The larger harvests have also started, and over 70 Red Baron onions are drying on a DIY rack on the patio. In true lockdown style, it is made from the old wire mesh shelves from our first (long dead) plastic greenhouse and was suspended above the BBQ in the BBQ hut. (We then decided to have a BBQ and so it is now balanced between 2 chairs.) Once the leaves are completely dry, the onions will be plaited and stored ready for eating over autumn and winter. Some online research indicates that they will last until midwinter, and I am hoping I can stretch them at least until then – if not longer.

Which brings me to the garden jobs this month. The winter veg is now (mostly) planted out, with the exception of some red cabbages I have yet to slip into a spot in my parents’ veg patch. The leeks are at theirs, currently sharing a netted cage with Dad’s cabbages and sprouts, and our brassicas are in their own netted arrangement in Chris parent’s garden. I say arrangement, because it is unfortunately not neat enough to be called a cage. But they are nevertheless protected, and growing well. We hope to have sprouts for Christmas, and leeks to take over where the stored onions leave off.

The first winter crops had promised to be ‘Tender and True’ parsnips sown in March and the Jerusalem artichokes I planted in April. Since then, we have sold our house and are facing down a house move (likely in early-mid autumn) so suddenly my carefully planned crops are a problem. I hope that the parsnips might be carefully moved to a new home in a potato bucket, but the artichokes are more of an issue. Standing well over 7ft high (and going on for 8ft), they are planted very solidly in the back corner of the garden, and I have no hope in moving them. I am instead going to have to harvest them last minute before moving, and hope that even if we don’t get a full crop, I may at least have some to store and plant next spring. We will wait and see!
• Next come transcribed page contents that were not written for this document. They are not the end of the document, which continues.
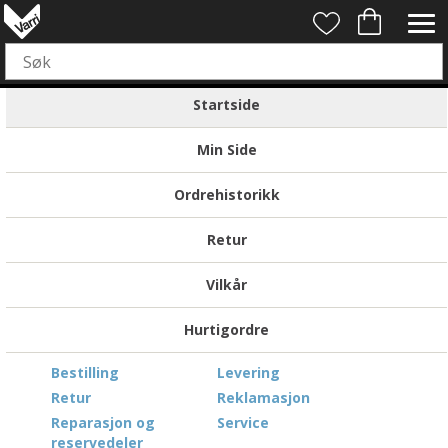
Startside
Min Side
Ordrehistorikk
Retur
Vilkår
Hurtigordre
Bestilling
Levering
Retur
Reklamasjon
Reparasjon og
Service
reservedeler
I also had grand designs on Christmas potatoes this year, and am currently trying to chit some newly dug (but rather tiny for eating) first earlies. The plan is to plant these in buckets to grow for Christmas. The buckets now being doubly handy both to bring them in out of the first frosts, and to move them to the new house. But for now, despite the plans not quite going according to plan (when do they ever, really?) I am focusing on enjoying the abundance of mid-summer, considering plants to take cuttings of to come with us on the move, and looking forward to autumn planting of garlic and onions for next summer. The cycle goes on!